• Data supplied:

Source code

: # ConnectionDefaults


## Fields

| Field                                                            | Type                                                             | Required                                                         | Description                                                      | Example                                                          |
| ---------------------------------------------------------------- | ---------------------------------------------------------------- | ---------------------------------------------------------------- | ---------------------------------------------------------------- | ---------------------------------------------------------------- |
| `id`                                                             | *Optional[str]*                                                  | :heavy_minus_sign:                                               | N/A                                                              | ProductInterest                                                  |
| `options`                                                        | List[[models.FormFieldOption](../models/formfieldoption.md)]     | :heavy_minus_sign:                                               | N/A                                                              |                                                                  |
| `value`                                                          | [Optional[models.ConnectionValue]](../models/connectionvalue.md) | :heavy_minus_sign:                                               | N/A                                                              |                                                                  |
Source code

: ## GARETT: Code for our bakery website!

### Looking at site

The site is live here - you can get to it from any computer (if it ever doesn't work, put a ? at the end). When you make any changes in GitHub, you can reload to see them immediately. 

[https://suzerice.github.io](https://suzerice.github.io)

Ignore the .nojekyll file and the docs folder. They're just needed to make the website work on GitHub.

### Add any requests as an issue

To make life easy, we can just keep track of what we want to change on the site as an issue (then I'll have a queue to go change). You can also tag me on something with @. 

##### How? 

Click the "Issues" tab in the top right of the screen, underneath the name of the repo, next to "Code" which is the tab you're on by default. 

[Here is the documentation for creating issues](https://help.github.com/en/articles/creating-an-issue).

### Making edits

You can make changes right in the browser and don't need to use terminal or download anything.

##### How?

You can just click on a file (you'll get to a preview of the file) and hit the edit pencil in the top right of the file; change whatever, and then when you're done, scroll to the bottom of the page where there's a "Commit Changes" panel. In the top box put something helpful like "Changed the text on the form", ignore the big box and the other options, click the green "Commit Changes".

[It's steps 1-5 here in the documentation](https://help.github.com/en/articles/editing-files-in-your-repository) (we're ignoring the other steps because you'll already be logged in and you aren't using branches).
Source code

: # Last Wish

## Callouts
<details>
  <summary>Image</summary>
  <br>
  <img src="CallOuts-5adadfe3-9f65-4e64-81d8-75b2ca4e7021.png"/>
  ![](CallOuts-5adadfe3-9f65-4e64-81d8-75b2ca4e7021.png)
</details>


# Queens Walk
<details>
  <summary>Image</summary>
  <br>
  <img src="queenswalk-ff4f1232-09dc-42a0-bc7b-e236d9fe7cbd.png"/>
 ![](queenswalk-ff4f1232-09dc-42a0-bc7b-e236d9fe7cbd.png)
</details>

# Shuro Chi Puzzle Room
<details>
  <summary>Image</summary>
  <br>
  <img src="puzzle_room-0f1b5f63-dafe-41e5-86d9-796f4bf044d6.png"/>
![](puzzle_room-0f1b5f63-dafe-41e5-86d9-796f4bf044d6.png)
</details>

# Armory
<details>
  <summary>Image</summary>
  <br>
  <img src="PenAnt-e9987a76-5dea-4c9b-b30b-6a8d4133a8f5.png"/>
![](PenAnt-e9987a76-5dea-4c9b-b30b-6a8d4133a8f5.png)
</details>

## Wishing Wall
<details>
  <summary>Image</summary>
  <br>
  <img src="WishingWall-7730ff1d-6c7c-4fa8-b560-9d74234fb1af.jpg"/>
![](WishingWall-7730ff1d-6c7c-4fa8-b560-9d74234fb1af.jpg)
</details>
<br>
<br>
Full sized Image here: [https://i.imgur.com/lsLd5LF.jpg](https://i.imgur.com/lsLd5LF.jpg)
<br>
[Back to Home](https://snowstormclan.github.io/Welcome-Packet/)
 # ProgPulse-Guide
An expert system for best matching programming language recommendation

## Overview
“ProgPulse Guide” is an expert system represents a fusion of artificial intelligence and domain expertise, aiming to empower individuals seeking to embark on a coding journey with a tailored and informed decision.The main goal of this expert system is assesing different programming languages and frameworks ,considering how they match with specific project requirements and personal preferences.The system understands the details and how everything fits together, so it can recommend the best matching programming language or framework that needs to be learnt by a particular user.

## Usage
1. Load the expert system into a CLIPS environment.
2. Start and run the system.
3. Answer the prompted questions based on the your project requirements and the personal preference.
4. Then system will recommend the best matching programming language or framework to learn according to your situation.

• What the exercise asks:
Copy out the whole listing exactly; please set it all down.

• The completed task:
Source code

: # ConnectionDefaults


## Fields

| Field                                                            | Type                                                             | Required                                                         | Description                                                      | Example                                                          |
| ---------------------------------------------------------------- | ---------------------------------------------------------------- | ---------------------------------------------------------------- | ---------------------------------------------------------------- | ---------------------------------------------------------------- |
| `id`                                                             | *Optional[str]*                                                  | :heavy_minus_sign:                                               | N/A                                                              | ProductInterest                                                  |
| `options`                                                        | List[[models.FormFieldOption](../models/formfieldoption.md)]     | :heavy_minus_sign:                                               | N/A                                                              |                                                                  |
| `value`                                                          | [Optional[models.ConnectionValue]](../models/connectionvalue.md) | :heavy_minus_sign:                                               | N/A                                                              |                                                                  |
Source code

: ## GARETT: Code for our bakery website!

### Looking at site

The site is live here - you can get to it from any computer (if it ever doesn't work, put a ? at the end). When you make any changes in GitHub, you can reload to see them immediately. 

[https://suzerice.github.io](https://suzerice.github.io)

Ignore the .nojekyll file and the docs folder. They're just needed to make the website work on GitHub.

### Add any requests as an issue

To make life easy, we can just keep track of what we want to change on the site as an issue (then I'll have a queue to go change). You can also tag me on something with @. 

##### How? 

Click the "Issues" tab in the top right of the screen, underneath the name of the repo, next to "Code" which is the tab you're on by default. 

[Here is the documentation for creating issues](https://help.github.com/en/articles/creating-an-issue).

### Making edits

You can make changes right in the browser and don't need to use terminal or download anything.

##### How?

You can just click on a file (you'll get to a preview of the file) and hit the edit pencil in the top right of the file; change whatever, and then when you're done, scroll to the bottom of the page where there's a "Commit Changes" panel. In the top box put something helpful like "Changed the text on the form", ignore the big box and the other options, click the green "Commit Changes".

[It's steps 1-5 here in the documentation](https://help.github.com/en/articles/editing-files-in-your-repository) (we're ignoring the other steps because you'll already be logged in and you aren't using branches).
Source code

: # Last Wish

## Callouts
<details>
  <summary>Image</summary>
  <br>
  <img src="CallOuts-5adadfe3-9f65-4e64-81d8-75b2ca4e7021.png"/>
  ![](CallOuts-5adadfe3-9f65-4e64-81d8-75b2ca4e7021.png)
</details>


# Queens Walk
<details>
  <summary>Image</summary>
  <br>
  <img src="queenswalk-ff4f1232-09dc-42a0-bc7b-e236d9fe7cbd.png"/>
 ![](queenswalk-ff4f1232-09dc-42a0-bc7b-e236d9fe7cbd.png)
</details>

# Shuro Chi Puzzle Room
<details>
  <summary>Image</summary>
  <br>
  <img src="puzzle_room-0f1b5f63-dafe-41e5-86d9-796f4bf044d6.png"/>
![](puzzle_room-0f1b5f63-dafe-41e5-86d9-796f4bf044d6.png)
</details>

# Armory
<details>
  <summary>Image</summary>
  <br>
  <img src="PenAnt-e9987a76-5dea-4c9b-b30b-6a8d4133a8f5.png"/>
![](PenAnt-e9987a76-5dea-4c9b-b30b-6a8d4133a8f5.png)
</details>

## Wishing Wall
<details>
  <summary>Image</summary>
  <br>
  <img src="WishingWall-7730ff1d-6c7c-4fa8-b560-9d74234fb1af.jpg"/>
![](WishingWall-7730ff1d-6c7c-4fa8-b560-9d74234fb1af.jpg)
</details>
<br>
<br>
Full sized Image here: [https://i.imgur.com/lsLd5LF.jpg](https://i.imgur.com/lsLd5LF.jpg)
<br>
[Back to Home](https://snowstormclan.github.io/Welcome-Packet/)
 # ProgPulse-Guide
An expert system for best matching programming language recommendation

## Overview
“ProgPulse Guide” is an expert system represents a fusion of artificial intelligence and domain expertise, aiming to empower individuals seeking to embark on a coding journey with a tailored and informed decision.The main goal of this expert system is assesing different programming languages and frameworks ,considering how they match with specific project requirements and personal preferences.The system understands the details and how everything fits together, so it can recommend the best matching programming language or framework that needs to be learnt by a particular user.

## Usage
1. Load the expert system into a CLIPS environment.
2. Start and run the system.
3. Answer the prompted questions based on the your project requirements and the personal preference.
4. Then system will recommend the best matching programming language or framework to learn according to your situation.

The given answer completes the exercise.